■ Exercise aim: Would you print the data below exactly, leaving out every picture?

■ Recorded information:
----

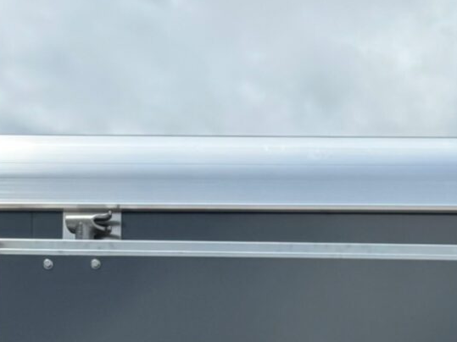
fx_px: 1505
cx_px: 816
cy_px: 769
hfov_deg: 15.1
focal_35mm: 114
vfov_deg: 11.2
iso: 80
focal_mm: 6.76
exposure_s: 1/4950
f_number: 1.78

----

■ Output for this exercise:
fx_px: 1505
cx_px: 816
cy_px: 769
hfov_deg: 15.1
focal_35mm: 114
vfov_deg: 11.2
iso: 80
focal_mm: 6.76
exposure_s: 1/4950
f_number: 1.78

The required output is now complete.